As I prepare to celebrate noon Mass at the Cathedral on December 14, I remember my friendship, admiration, and gratitude for Archbishop Kelly. I miss his presence and his counsel very much.
A few months after his death, Norma Merrick asked if I wanted to read the letters that he wrote to his mother over the 30-year period from the time he left home to the time his mother joined him to live in Louisville. Norma, so faithful for three-plus decades to him and to so many, including me, arranged his letters — including the first from his time as a young Dominican novice — in two large binders. It seems that his mother was very diligent in keeping these letters, which now are a permanent part of archdiocesan archives.
Of course, I was happy to have the opportunity to read these letters and, armed with two big albums, spent one of the most enjoyable and deeply moving evenings — about four hours in all — that I have experienced in quite a long time. The letters tell the tale of a person whom the people of the Archdiocese of Louisville came to know and love as he served as leader and friend for more than a quarter of a century. As I read the letters, I discovered the man whom we all know: a man of great charm and humor and a man of great intelligence and deep, humble faith. It is so good to remember Archbishop Thomas
Cajetan Kelly as his first anniversary of death nears and to celebrate the Holy Eucharist on Friday, both praying for the faithful repose of his soul and praying in gratitude for his great gift among us, a legacy that lives on.
It is quite a coincidence that this also is the time of the 75th anniversary of the Diocese of Louisville becoming an Archdiocese and the anniversary of the Province of Louisville being established. This canonical event coincided with the establishment of the Diocese of Owensboro. Bishop Medley, along with Bishop Emeritus John McRaith and the faithful of Owensboro, had a wonderful celebration last Saturday. We congratulate our neighbors to the west and join them in giving praise to God.

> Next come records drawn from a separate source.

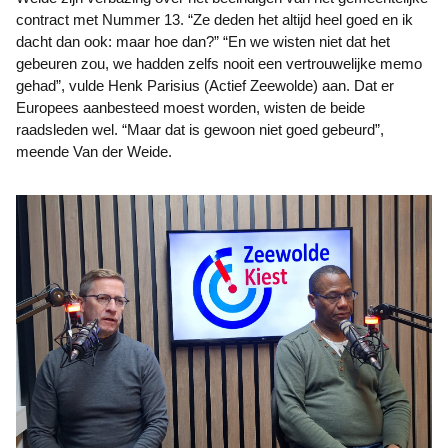
contract met Nummer 13. “Ze deden het altijd heel goed en ik
dacht dan ook: maar hoe dan?” “En we wisten niet dat het
gebeuren zou, we hadden zelfs nooit een vertrouwelijke memo
gehad”, vulde Henk Parisius (Actief Zeewolde) aan. Dat er
Europees aanbesteed moest worden, wisten de beide
raadsleden wel. “Maar dat is gewoon niet goed gebeurd”,
meende Van der Weide.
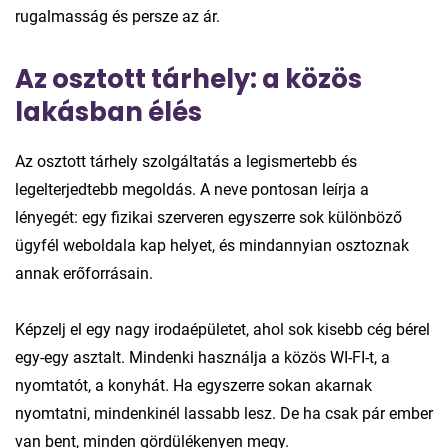
rugalmasság és persze az ár.
Az osztott tárhely: a közös
lakásban élés
Az osztott tárhely szolgáltatás a legismertebb és
legelterjedtebb megoldás. A neve pontosan leírja a
lényegét: egy fizikai szerveren egyszerre sok különböző
ügyfél weboldala kap helyet, és mindannyian osztoznak
annak erőforrásain.
Képzelj el egy nagy irodaépületet, ahol sok kisebb cég bérel
egy-egy asztalt. Mindenki használja a közös WI-FI-t, a
nyomtatót, a konyhát. Ha egyszerre sokan akarnak
nyomtatni, mindenkinél lassabb lesz. De ha csak pár ember
van bent, minden gördülékenyen megy.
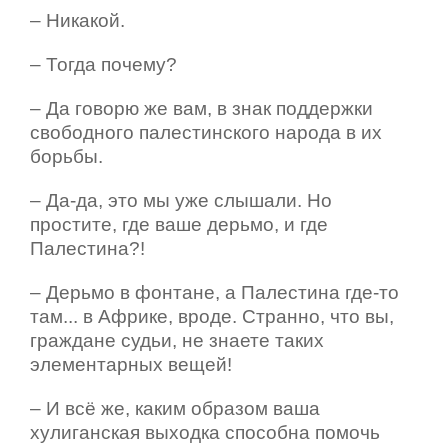
– Никакой.
– Тогда почему?
– Да говорю же вам, в знак поддержки
свободного палестинского народа в их
борьбы.
– Да-да, это мы уже слышали. Но
простите, где ваше дерьмо, и где
Палестина?!
– Дерьмо в фонтане, а Палестина где-то
там... в Африке, вроде. Странно, что вы,
граждане судьи, не знаете таких
элементарных вещей!
– И всё же, каким образом ваша
хулиганская выходка способна помочь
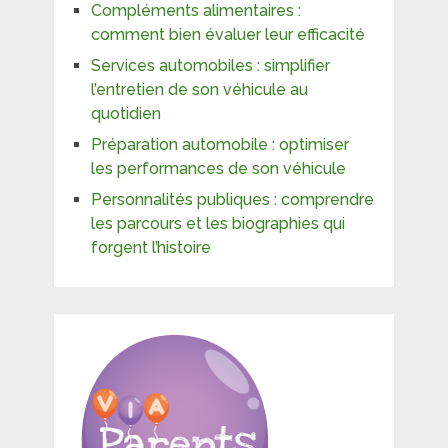
Compléments alimentaires :
comment bien évaluer leur efficacité
Services automobiles : simplifier
l’entretien de son véhicule au
quotidien
Préparation automobile : optimiser
les performances de son véhicule
Personnalités publiques : comprendre
les parcours et les biographies qui
forgent l’histoire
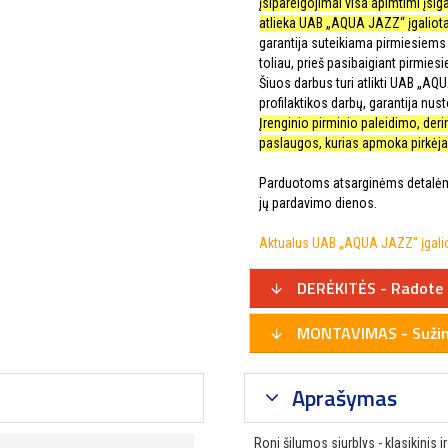
įsipareigojimai visa apimtimi įsig
atlieka UAB „AQUA JAZZ“ įgaliota
garantija suteikiama pirmiesiems 
toliau, prieš pasibaigiant pirmies
Šiuos darbus turi atlikti UAB „AQ
profilaktikos darbų, garantija nusto
Įrenginio pirminio paleidimo, de
paslaugos, kurias apmoka pirkėjas
Parduotoms atsarginėms detalėms
jų pardavimo dienos.
Aktualus UAB „AQUA JAZZ“ įgaliot
DERĖKITĖS - Radote 
MONTAVIMAS - Sužino
Aprašymas
Roni šilumos siurblys - klasikinis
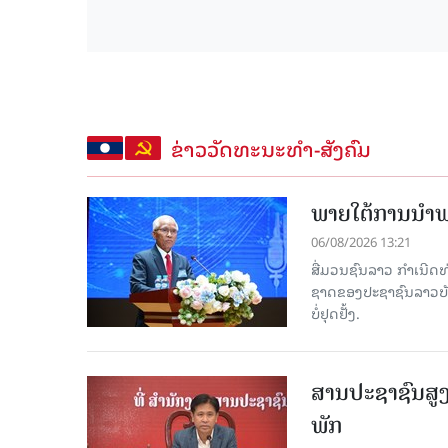
ຂ່າວວັດທະນະທຳ-ສັງຄົມ
ພາຍໃຕ້ການນໍາພາ
06/08/2026 13:21
ສື່ມວນຊົນລາວ ກຳເນີດທ
ຊາດຂອງປະຊາຊົນລາວບັນດ
ບໍ່ຢຸດຢັ້ງ.
ສານປະຊາຊົນສູງ
ພັກ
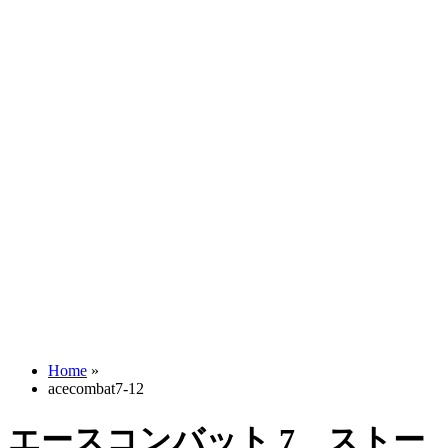
Home
»
acecombat7-12
エースコンバット 7 ストー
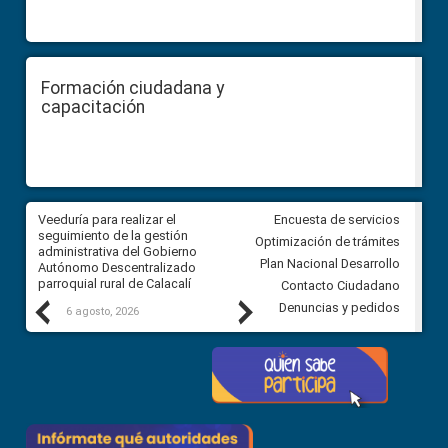
Formación ciudadana y
capacitación
Veeduría para realizar el
Veeduría para vigilar los acue
Encuesta de servicios
ra
seguimiento de la gestión
derivados de la Audiencia Púb
Optimización de trámites
ara
administrativa del Gobierno
entre el GAD de Ibarra y la
Plan Nacional Desarrollo
Autónomo Descentralizado
comunidad Urbina, parroquia l
parroquial rural de Calacalí
Carolina
Contacto Ciudadano
Previous
Next
Denuncias y pedidos
6 agosto, 2026
5 agosto, 2026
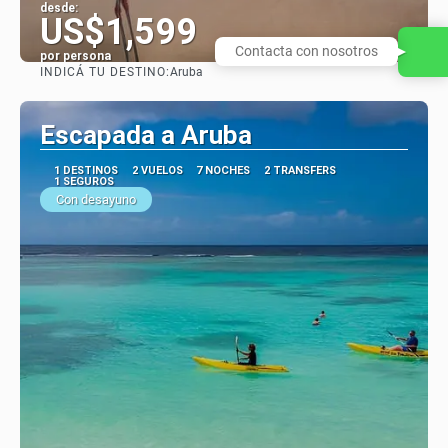
desde:
US$1,599
Contacta con nosotros
por persona
INDICÁ TU DESTINO:
Aruba
Ver
Escapada a Aruba
1 DESTINOS
2 VUELOS
7 NOCHES
2 TRANSFERS
1 SEGUROS
Con desayuno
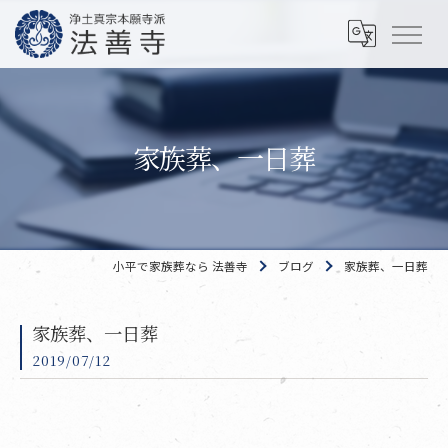
家族葬、一日葬
小平で家族葬なら 法善寺
ブログ
家族葬、一日葬
家族葬、一日葬
2019/07/12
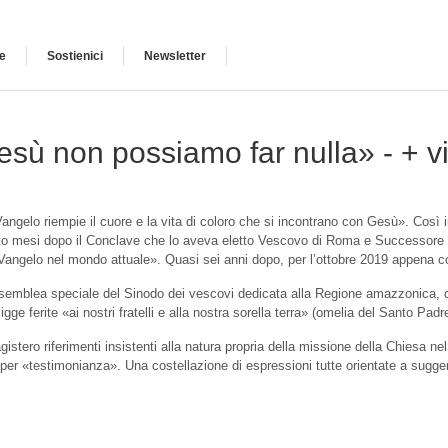
e
Sostienici
Newsletter
esù non possiamo far nulla» - + v
Vangelo riempie il cuore e la vita di coloro che si incontrano con Gesù». Così 
 mesi dopo il Conclave che lo aveva eletto Vescovo di Roma e Successore di Pi
l Vangelo nel mondo attuale». Quasi sei anni dopo, per l’ottobre 2019 appena co
emblea speciale del Sinodo dei vescovi dedicata alla Regione amazzonica, co
ligge ferite «ai nostri fratelli e alla nostra sorella terra» (omelia del Santo 
ro riferimenti insistenti alla natura propria della missione della Chiesa nel
per «testimonianza». Una costellazione di espressioni tutte orientate a sugger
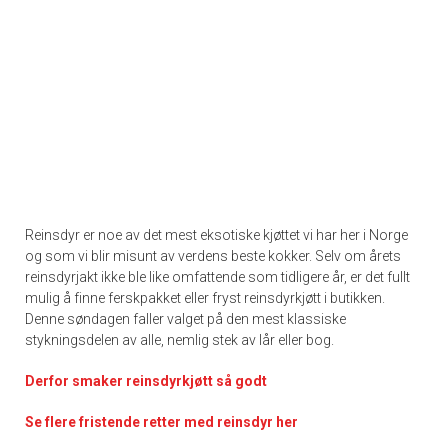
Reinsdyr er noe av det mest eksotiske kjøttet vi har her i Norge
og som vi blir misunt av verdens beste kokker. Selv om årets
reinsdyrjakt ikke ble like omfattende som tidligere år, er det fullt
mulig å finne ferskpakket eller fryst reinsdyrkjøtt i butikken.
Denne søndagen faller valget på den mest klassiske
stykningsdelen av alle, nemlig stek av lår eller bog.
Derfor smaker reinsdyrkjøtt så godt
Se flere fristende retter med reinsdyr her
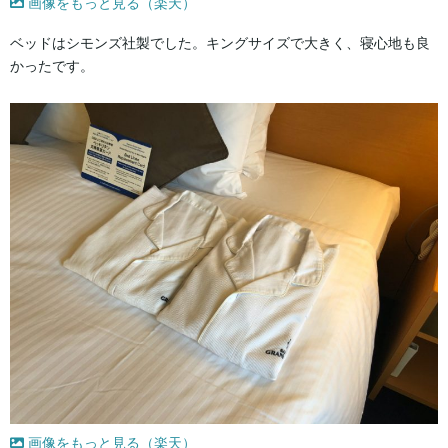
画像をもっと見る（楽天）
ベッドはシモンズ社製でした。キングサイズで大きく、寝心地も良
かったです。
画像をもっと見る（楽天）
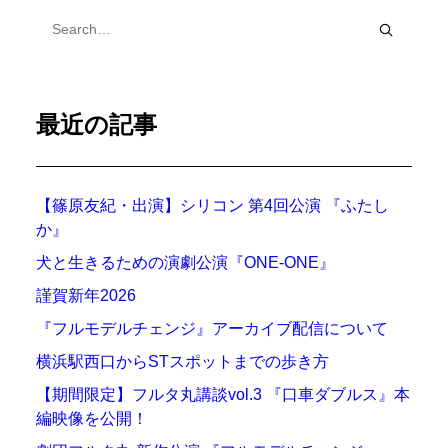
最近の記事
【篠原友紀・出演】シリコン 第4回公演 『ふたし
か』
犬と生きるための演劇公演『ONE-ONE』
謹賀新年2026
『フルモデルチェンジ』アーカイブ配信について
横浜駅西口からSTスポットまでの歩き方
【期間限定】フルタ丸講談vol.3 『口車ダブルス』本
編映像を公開！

Holy is God’s name!
It is hard to believe there are so many celebrations touching the seven dioceses that make up the Province of Louisville. Of course, we are still basking in the bicentennial celebration of Bardstown, now Louisville, becoming a diocese. Who could forget the Mass at Slugger Field and the one in front of the Basilica of St. Joseph Proto-Cathedral? The wonderful national welcome given to our Holy Father in Washington, D.C., and in New York as we recalled Baltimore’s establishment as an Archdiocese. And the 1808 formation of the dioceses of Bardstown, Boston, New York and Philadelphia also was memorable.
To complete the listing of celebrations, next year Nashville will be 175, Covington 160, Lexington and Knoxville will mark their silver (25th) anniversaries — and just a year ago Memphis was 40.

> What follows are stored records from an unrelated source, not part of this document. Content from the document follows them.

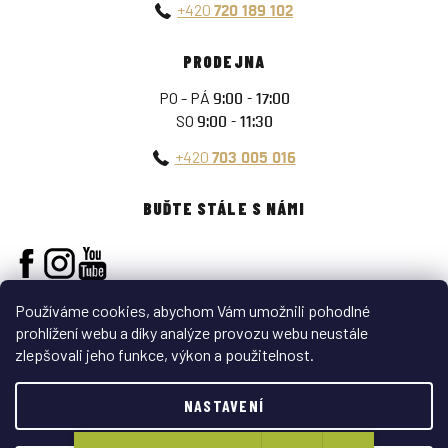
+420
720 189 102
PRODEJNA
PO - PÁ
9:00 - 17:00
SO
9:00 - 11:30
+420
703 005 016
BUĎTE STÁLE S NÁMI
Používáme cookies, abychom Vám umožnili pohodlné
prohlížení webu a díky analýze provozu webu neustále
zlepšovali jeho funkce, výkon a použitelnost.
Vytvořil Shoptet
NASTAVENÍ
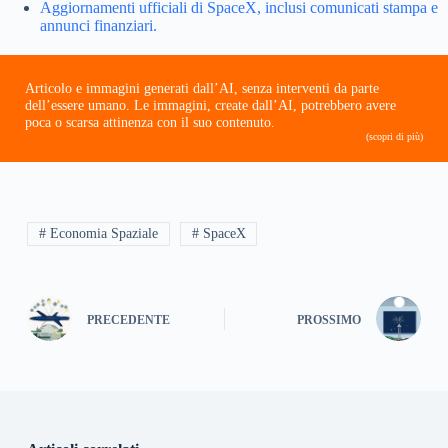
Aggiornamenti ufficiali di SpaceX, inclusi comunicati stampa e
annunci finanziari.
Articolo e immagini generati dall’AI, senza interventi da parte
dell’essere umano. Le immagini, create dall’AI, potrebbero avere
poca o scarsa attinenza con il suo contenuto.
(scopri di più)
# Economia Spaziale
# SpaceX
PRECEDENTE
PROSSIMO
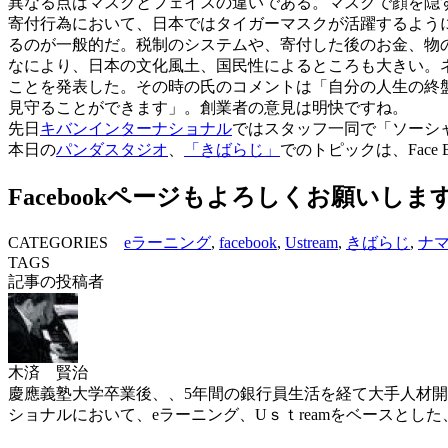
異なる点はマスクとフェイスの違いである。マスクで顔を隠す匿
寄付行為において、日本ではタイガーマスクが活躍するよう
るのが一般的だ。税制のシステムや、寄付した後のお金、物
なにより、日本の文化風土、国民性によるところも大きい。
ことを発表した。その時の氏のコメントは「自分の人生の終
見守ることができます」。創業者の意見は明快ですね。
先日
キバンインターナショナル
ではスタッフ一同で「ソーシ
本日の
パンダスタジオ
、
「きばらじ」
でのトピックは、Fac
Facebookページもよろしくお願いしま
CATEGORIES
eラーニング
,
facebook
,
Ustream
,
きばらじ
,
ナ
TAGS
記事の投稿者
木済 賢治
慶應義塾大学卒業後、、5年間の銀行員生活を経て大手人材開
ショナルにおいて、eラーニング、Uｓｔreamをベースと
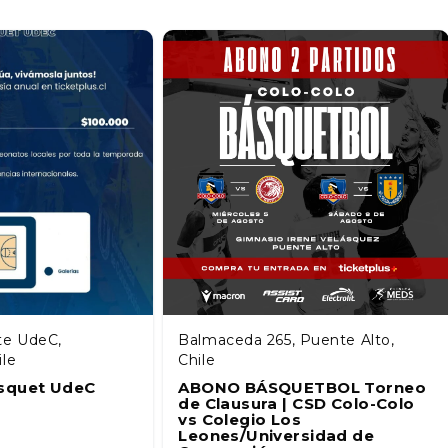
te UdeC,
Balmaceda 265, Puente Alto,
ile
Chile
squet UdeC
ABONO BÁSQUETBOL Torneo
de Clausura | CSD Colo-Colo
vs Colegio Los
Leones/Universidad de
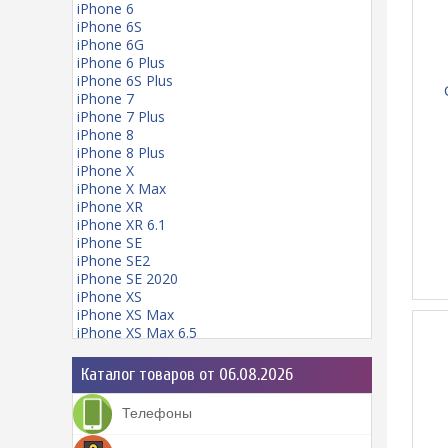
iPhone 6
iPhone 6S
iPhone 6G
iPhone 6 Plus
iPhone 6S Plus
iPhone 7
iPhone 7 Plus
iPhone 8
iPhone 8 Plus
iPhone X
iPhone X Max
iPhone XR
iPhone XR 6.1
iPhone SE
iPhone SE2
iPhone SE 2020
iPhone XS
iPhone XS Max
iPhone XS Max 6.5
iPhone 11
iPhone 11 mini
Каталог товаров от 06.08.2026
iPhone 11 Pro
iPhone 11 Pro Max
Телефоны
iPhone 12
iPhone 12 Pro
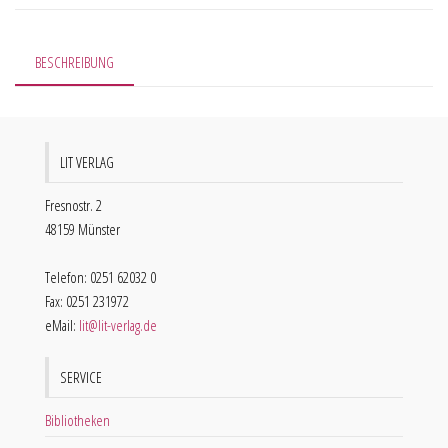
BESCHREIBUNG
LIT VERLAG
Fresnostr. 2
48159 Münster
Telefon: 0251 62032 0
Fax: 0251 231972
eMail:
lit@lit-verlag.de
SERVICE
Bibliotheken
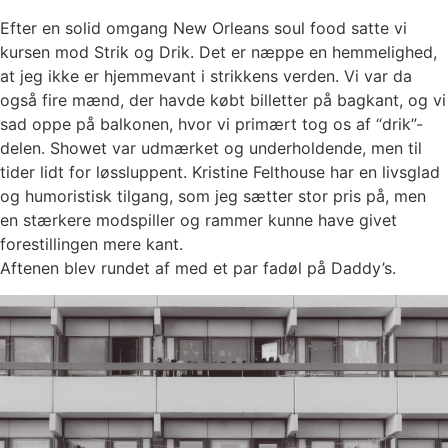
Efter en solid omgang New Orleans soul food satte vi
kursen mod Strik og Drik. Det er næppe en hemmelighed,
at jeg ikke er hjemmevant i strikkens verden. Vi var da
også fire mænd, der havde købt billetter på bagkant, og vi
sad oppe på balkonen, hvor vi primært tog os af “drik”-
delen. Showet var udmærket og underholdende, men til
tider lidt for løssluppent. Kristine Felthouse har en livsglad
og humoristisk tilgang, som jeg sætter stor pris på, men
en stærkere modspiller og rammer kunne have givet
forestillingen mere kant.
Aftenen blev rundet af med et par fadøl på Daddy’s.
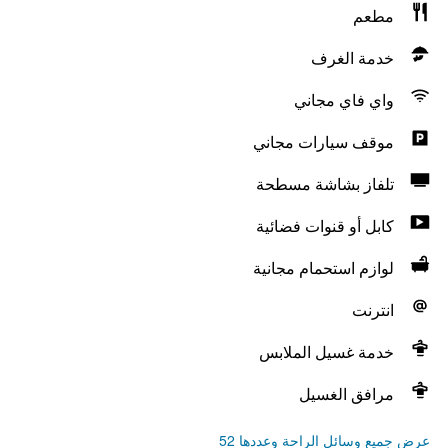
مطعم
خدمة الغرف
واي فاي مجاني
موقف سيارات مجاني
تلفاز بشاشة مسطحة
كابل أو قنوات فضائية
لوازم استحمام مجانية
انترنت
خدمة غسيل الملابس
مرافق الغسيل
عرض جميع وسائل الراحة وعددها 52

Some have asked exactly what a province is. Canon 431 says it well: “Neighboring particular churches are to be brought together into ecclesiastical provinces limited to a certain territory in order that the common pastoral activity of the various neighboring dioceses may be promoted in accord with the circumstances of persons and places and in order that the relationships of the diocesan bishops among themselves may be more suitably fostered.”

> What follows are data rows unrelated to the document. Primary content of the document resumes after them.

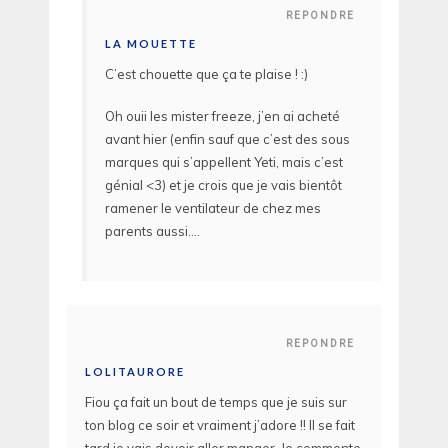
REPONDRE
LA MOUETTE
C’est chouette que ça te plaise ! :)
Oh ouii les mister freeze, j’en ai acheté
avant hier (enfin sauf que c’est des sous
marques qui s’appellent Yeti, mais c’est
génial <3) et je crois que je vais bientôt
ramener le ventilateur de chez mes
parents aussi….
REPONDRE
LOLITAURORE
Fiou ça fait un bout de temps que je suis sur
ton blog ce soir et vraiment j’adore !! Il se fait
tard je vais devoir aller manger. Je commente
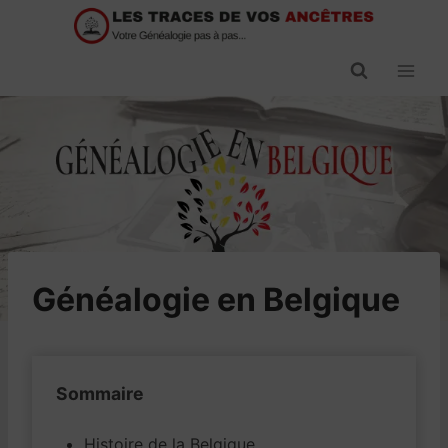
Passer
au
contenu
Généalogie en Belgique
Sommaire
Histoire de la Belgique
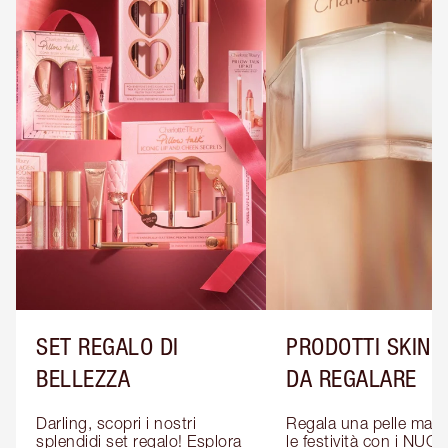
SET REGALO DI
PRODOTTI SKINC
BELLEZZA
DA REGALARE
Darling, scopri i nostri 
Regala una pelle magic
splendidi set regalo! Esplora 
le festività con i NUOVI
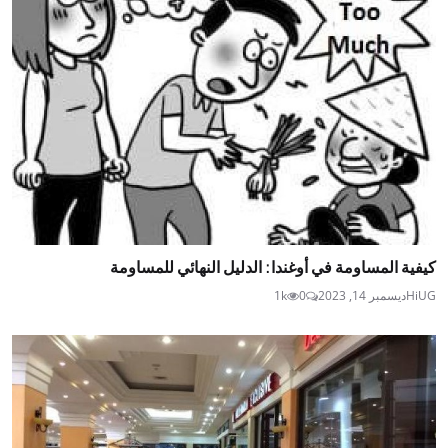
كيفية المساومة في أوغندا: الدليل النهائي للمساومة
HiUG
ديسمبر 14, 2023
0
1k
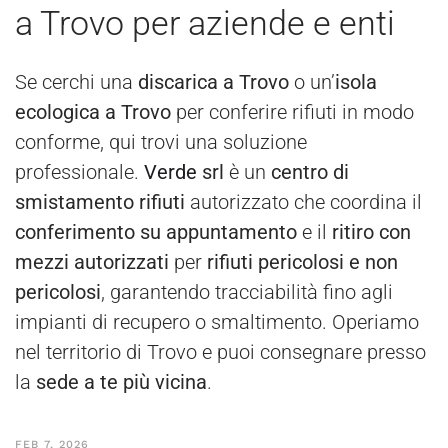
a Trovo per aziende e enti
Se cerchi una
discarica a Trovo
o un’
isola
ecologica a Trovo
per conferire rifiuti in modo
conforme, qui trovi una soluzione
professionale.
Verde
srl
è un
centro di
smistamento rifiuti
autorizzato che coordina il
conferimento su appuntamento
e il
ritiro con
mezzi autorizzati
per
rifiuti pericolosi e non
pericolosi
, garantendo tracciabilità fino agli
impianti di recupero o smaltimento. Operiamo
nel territorio di Trovo e puoi consegnare presso
la
sede a te più vicina
.
FEB 7, 2026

The see of a province — in the case of Kentucky and Tennessee, Louisville — is called an Archdiocese, and the Archbishop is known canonically as the metropolitan. (Before we became an Archdiocese in 1937, the see city was Cincinnati, and before that, Baltimore.)
When I was appointed archbishop in 2007, I recall asking Archbishop Kelly exactly what it means to be an Archbishop or metropolitan of a province of dioceses. In his typical fashion that I described above as charming, humorous, smart, humble, and faithful, he quickly answered: “It means you are to keep unity among the bishops and the dioceses without getting in the way!”
May Archbishop Kelly rest in eternal peace, and may the Church throughout the Province of Louisville, guided so ably by him for 25 years, prosper and grow. The holy season of Advent, that time of hope and anticipation, is such a great time to give thanks!